REPUBLIK MALUKU SELATAN
Pemerintah darurat

Surat untuk Filippo Grandi, Komisaris Tinggi PBB untuk Pengungsi

21 Ogos 2022

Pemerintah RMS mohon dari Komisaris Tinggi PBB untuk Pengungsi, Filippo Grandi , untuk melakukan semuanja segera mengakhiri situasi dari pengungsi jang tidak manusiawi dari negeri Kariu pulau Haruku. Salinan surat ini telah dikirim kepada Palang Merah Internasional dan Presiden Republik Indonesia.

Setengah tahun jang lalu negeri Kariu hampir seluruhnja dibakar oleh penduduk negeri tetangga Pelauw. Sebagian besar dari harta benda mereka telah hilang. Begiti djuga pohon-pohon tjengkeh dan mata pentjaharian lainnja.

Sebanjak 1243 pengungsi akan diterima oleh negeri Aboru mulai akhir Januari tahun ini dan sekarang tinggal di tenda-tenda tanpa sumber pendapatan. Keadaan mereka tidak manusiawa di mana ada kekurangan besar makanan dan obat-obatan.

Para pengungsi hanja mempunjai satu keinginan dan itu adalah untuk selekas mungkin kembali ke negeri mereka Kariu. Walaupun keinginan ini berulang kali diutjapkan, pemerintah Indonesia jang bertanggung djawab belum mengambil tindakan, maupun Ambon maupun Jakarta.

Menurut pendapat pemerintah RMS maka pemerintah pusat RI melakukan pelanggaran hak asasi manusia jang berat. Pendapat ini dibagikan setjara luas oleh organisasi-organisasi hak asasi manusia baik di dalam maupun di luar Indonesia.

Komisaris Tinggi PBB untuk pengungsi didesak untuk memastikan bahwa

  • Para pengungsi Kariu diberikan perawatan kemanusiaan oleh Republik Indonesia
  • Para pengungsi Kariu segera dipulangkan ke negeri Kariu dan mereka mendapat perlindungan jang diperlukan di sana untuk bisa hidup dengan aman.
  • Kerusakan jang disebabkan akan dikompensasikan oleh Republik Indonesia sehingga warga dapat membangun kehidupan baru.

Djika Republik Indonesia tidak mau atau tidak mampu mereka diminta untuk mengandjurkan bahwa para pengungsi Kariu – setidaknja mereka jang ingin – mendapat tempat perlindungan jang aman di salah satu negara jang telah menandatangani Perjanjian Pengungsi PBB tahun 1951.

Dalam pengantar surat pemerintah RMS mendjelaskan kenapa mereka mengekspresikan diri tentang masalah Kariu dan untuk apa mereka berpaling kepada Komisaris Tinggi PBB untuk Pengungsi.
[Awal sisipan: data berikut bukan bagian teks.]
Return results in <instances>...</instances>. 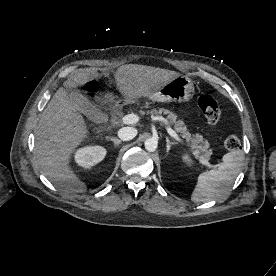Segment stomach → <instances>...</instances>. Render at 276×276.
I'll return each instance as SVG.
<instances>
[{
  "label": "stomach",
  "instance_id": "stomach-1",
  "mask_svg": "<svg viewBox=\"0 0 276 276\" xmlns=\"http://www.w3.org/2000/svg\"><path fill=\"white\" fill-rule=\"evenodd\" d=\"M195 93V88L191 79L187 76L179 75L169 82L155 88L147 97L157 102H188ZM140 98L130 100L137 102Z\"/></svg>",
  "mask_w": 276,
  "mask_h": 276
}]
</instances>
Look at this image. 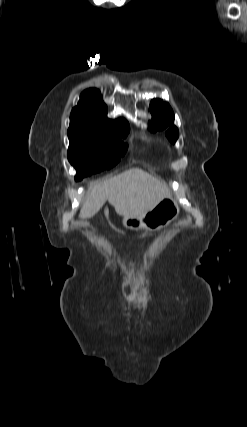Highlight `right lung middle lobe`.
I'll list each match as a JSON object with an SVG mask.
<instances>
[{
    "instance_id": "1",
    "label": "right lung middle lobe",
    "mask_w": 247,
    "mask_h": 427,
    "mask_svg": "<svg viewBox=\"0 0 247 427\" xmlns=\"http://www.w3.org/2000/svg\"><path fill=\"white\" fill-rule=\"evenodd\" d=\"M129 126L105 129L70 122L68 159L77 170L76 180L114 167L126 150L122 141Z\"/></svg>"
}]
</instances>
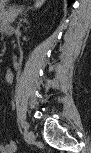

Setjara singkat mereka mempertimbangkan legitimasi proklamasi RMS pada tanggal 25 April 1950 dan menurut Hukum Internasional, RMS masih eksis.

Pemerintah RMS menganggap warga wilajah RMS sebagai warga negaranja. Meskipun setjara de facto Republik Indonesia sebagai penguasa pendudukan – membebankan kewarganegaraan Indonesia kepada mereka – tidak mengubah hal ini.

Pemerintah RMS ingin menekankan bahwa surat itu tidak dimaksudkan untuk memihak dalam konflik antara dua negeri jang terlibat Kariu dan Pelauw. Pemerintah RMS memang menganggapnja sebagai tanggung djawab di mana Republik Indonesia melanggar hak asasi manusia – terlepas dari latar belakang warganja dan penjebab konflik – untuk mengatasi pelanggaran ini.